Lula agradeceu ainda o apoio que vem recebendo da região para a candidatura de Belém do Pará para sediar a COP-30, em 2025. O endosso, disse ele, é “indispensável” para mostrar a “a riqueza de nossa biodiversidade, o potencial do desenvolvimento sustentável e da economia verde, além, é claro, da importância de preservação do meio ambiente e do combate à mudança do clima”.

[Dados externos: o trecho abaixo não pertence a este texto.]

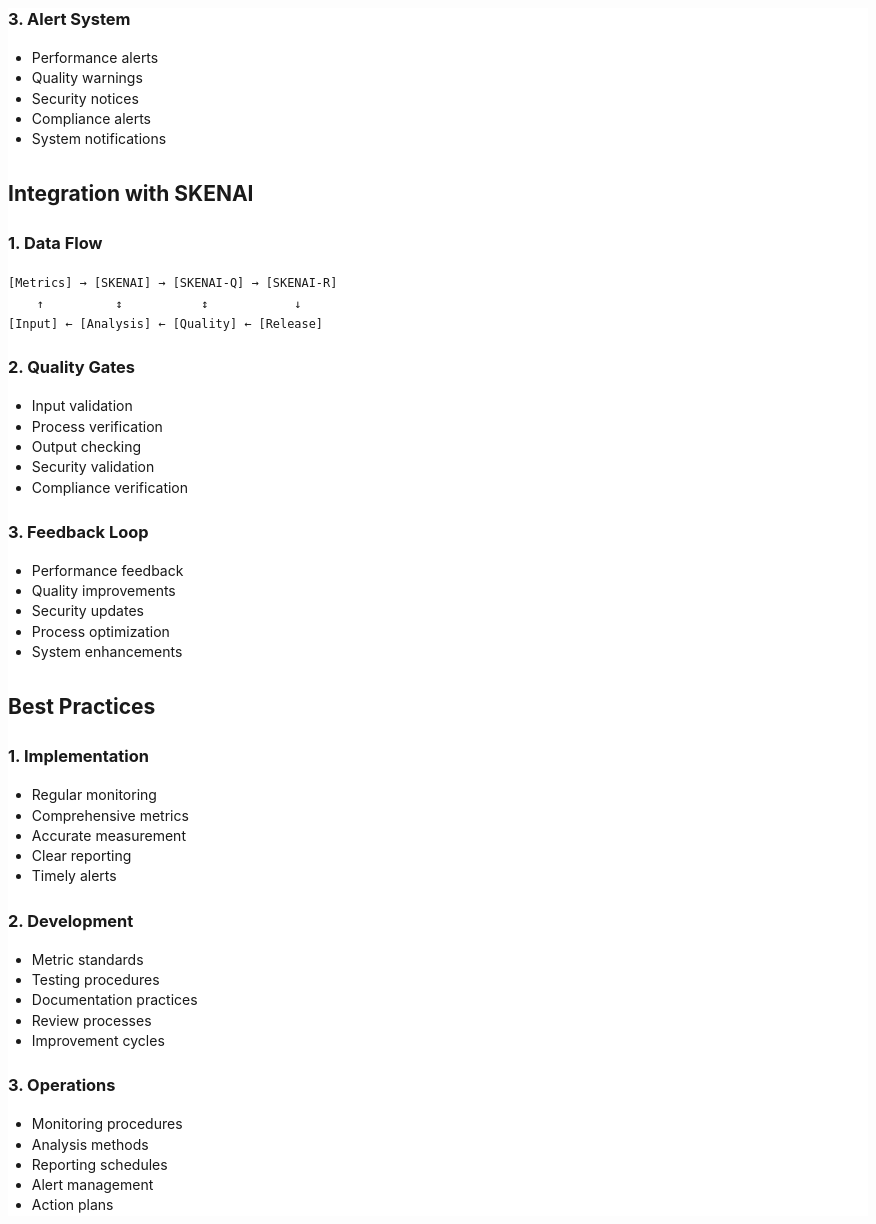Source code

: ### 3. Alert System
- Performance alerts
- Quality warnings
- Security notices
- Compliance alerts
- System notifications

## Integration with SKENAI

### 1. Data Flow
```
[Metrics] → [SKENAI] → [SKENAI-Q] → [SKENAI-R]
    ↑          ↕           ↕            ↓
[Input] ← [Analysis] ← [Quality] ← [Release]
```

### 2. Quality Gates
- Input validation
- Process verification
- Output checking
- Security validation
- Compliance verification

### 3. Feedback Loop
- Performance feedback
- Quality improvements
- Security updates
- Process optimization
- System enhancements

## Best Practices

### 1. Implementation
- Regular monitoring
- Comprehensive metrics
- Accurate measurement
- Clear reporting
- Timely alerts

### 2. Development
- Metric standards
- Testing procedures
- Documentation practices
- Review processes
- Improvement cycles

### 3. Operations
- Monitoring procedures
- Analysis methods
- Reporting schedules
- Alert management
- Action plans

O presidente citou também seu discurso na COP27, que aconteceu em novembro no Egito, e a promessa de convocar uma Cúpula dos Países Amazônicos nos próximos meses. A ajuda internacional para preservar a floresta é chave, disse ele, mas cabe à região liderar:

— A cooperação que vem de fora da nossa região é muito bem-vinda, mas são os países que fazem parte desses biomas que devem liderar, de maneira soberana, as iniciativas para cuidar da Amazônia — disse Lula. — Por isso, é crítico que valorizemos a nossa Organização do Tratado de Cooperação Amazônica.

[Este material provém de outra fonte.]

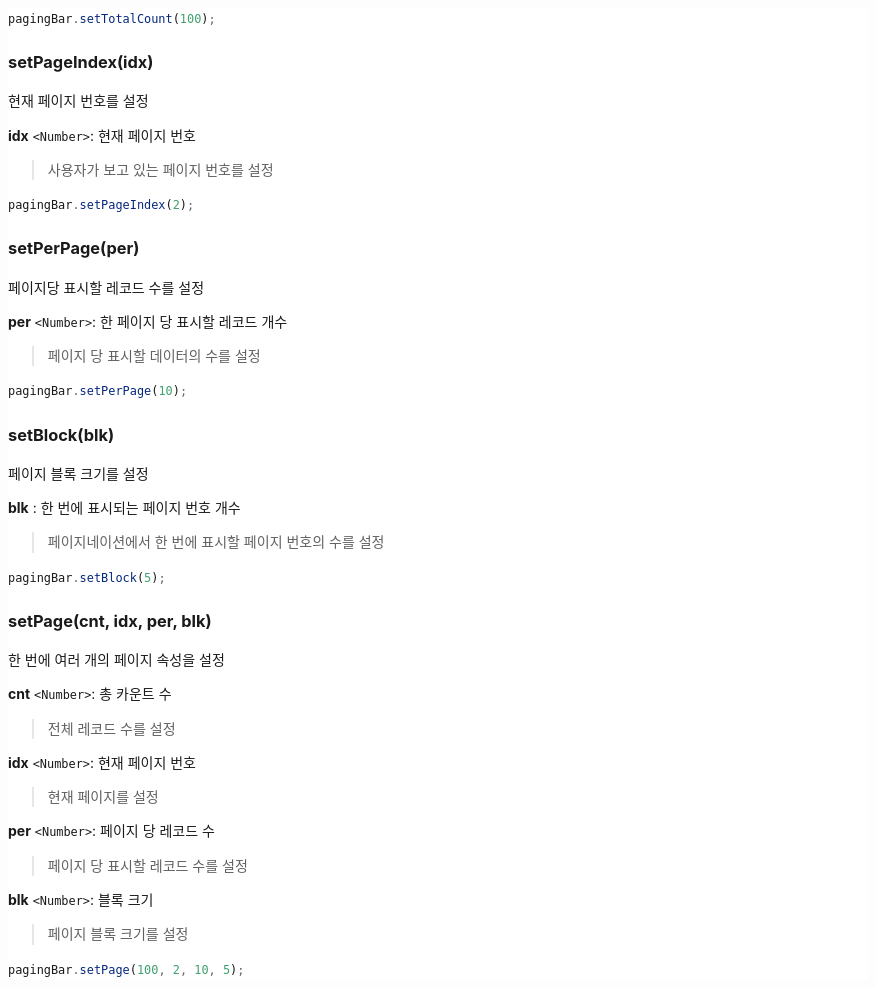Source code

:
 ```js
pagingBar.setTotalCount(100);
```

### setPageIndex(idx)

현재 페이지 번호를 설정

**idx** `<Number>`: 현재 페이지 번호

> 사용자가 보고 있는 페이지 번호를 설정

```js
pagingBar.setPageIndex(2);
```

### setPerPage(per)

페이지당 표시할 레코드 수를 설정

**per** `<Number>`: 한 페이지 당 표시할 레코드 개수

> 페이지 당 표시할 데이터의 수를 설정

```js
pagingBar.setPerPage(10);
```

### setBlock(blk)

페이지 블록 크기를 설정

**blk** : 한 번에 표시되는 페이지 번호 개수

> 페이지네이션에서 한 번에 표시할 페이지 번호의 수를 설정

```js
pagingBar.setBlock(5);
```

### setPage(cnt, idx, per, blk)

한 번에 여러 개의 페이지 속성을 설정

**cnt** `<Number>`: 총 카운트 수

> 전체 레코드 수를 설정

**idx** `<Number>`: 현재 페이지 번호

> 현재 페이지를 설정

**per** `<Number>`: 페이지 당 레코드 수

> 페이지 당 표시할 레코드 수를 설정

**blk** `<Number>`: 블록 크기

> 페이지 블록 크기를 설정

```js
pagingBar.setPage(100, 2, 10, 5);
```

Qualquer desenvolvimento regional, contudo, deve ser indissociável da redução da desigualdade “em suas diversas dimensões”, como o combate aos “índices inaceitáveis de pobreza e fome”. E o passado colonial compartilhado pelas nações da América Latina e do Caribe, disse ele, deve ser um motivo ainda maior de união:

— Nada deve nos separar, já que tudo nos aproxima. Nosso passado colonial. A presença intolerável da escravidão que marcou nossas sociedades profundamente desiguais. As tentações autoritárias que até hoje desafiam nossa democracia — disse Lula. — Mas também a imensa riqueza cultural dos nossos povos indígenas e da diáspora africana. A diversidade de raças, origens e credos. A História compartilhada de resistência e de luta por autonomia. Tudo isso nos faz sentir parte de algo maior e alimenta nossa busca por um futuro comum de paz, justiça social e de respeito na diversidade.